Krüger et Pardeller ont également publié AESTHETIC BASIC CHRONICLE, VOL.1, Sternberg Press, Berlin (2014) et UNDISCIPLINED, The Phenomenon of Space in Art, Architecture and Design, Springer, New York (2008).

 

 

ACHIM LENGERER

Achim Lengerer est un artiste vivant entre Berlin et Londres. Lengerer travaille à partir de questions liées au langage, qu’il aborde à travers des performances, des installations et des publications.
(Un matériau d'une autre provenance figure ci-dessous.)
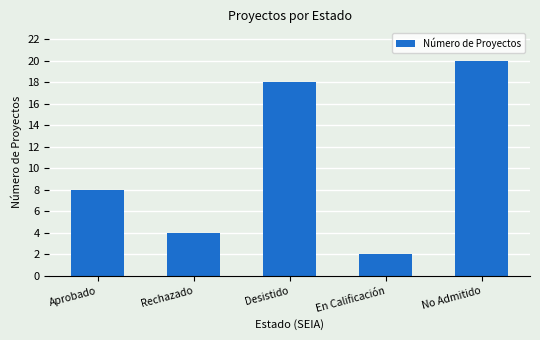

What is the change in value from Aprobado to En Calificación?

-6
Dans les dernières années, Lengerer a fondé différents projets collaboratifs, tels que freitagsküche (avec Michael Riedel) à Francfort/Berlin et voiceoverhead, avec l’artiste israélien Dani Gal. Depuis 2009, Lengerer dirige le projet Scriptings, salle d’exposition itinérante et maison d’édition instantanée qui fonctionne comme une plateforme discursive parallèle et complémentaire à ses projets individuels. Legenrer poursuit actuellement un doctorat à la Goldsmiths University of London, R.-U. Sa recherche porte sur la « répétition » (rehearsal), conçue à la fois comme une méthode artistique et comme une forme sociopolitique, et plus par ticulièrement sur la relation entre la voix, la notation et la performance en direct.

 

RASHID MASHARAWI

Rashid Masharawi est né à Shati, un camp de réfugiés sur la bande de Gaza. Cinéaste autodidacte, c’est après dix ans de travail en vue de s’établir comme réalisateur que Masharawi a commencé à organiser des ateliers dédiés aux jeunes cinéastes palestiniens afin de leur offrir une expérience tangible sur des plateaux professionnels. Bien que des films comme Letter from Al Yarmouk (2014), Palestine Stereo (2013), L’anniversaire de Laila

(2008), et des documentaires tels Live from Palestine (2003) ont récolté un succès international, Masharawi vit toujours à Ramallah afin de témoigner de la vie palestinienne. Artiste avant tout, le cinéaste a également mis sur pied en 1996 le Centre de Programmation et de Distribution Cinématographique de Ramallah.

 

KLAUS SCHERÜBEL

Né en 1968 en Autriche, Klaus Scherübel vit à Vienne.


Parmi ses expositions et projets on relève la triennale de la photographie (1996), à la Neue Galerie Graz, en Autriche, The Apartment (1995-1997) en collaboration avec Marylène Negro, en France, The Century of Artistic Freedom (1998), à la Wiener Secession, en Autriche, The best he could do at the moment (1998), à la Galerie Erna Hécey, au Luxembourg et plus récemment Mallarmé, Das Buch (2001), présenté en plusieurs endroits en Europe. De nature conceptuelle, ses interventions, empruntant divers moyens et stratégies, redéfinissent

toujours le statut de l’oeuvre d’art, l’intégrant dans un processus duquel l’artiste lui-même est indissocié.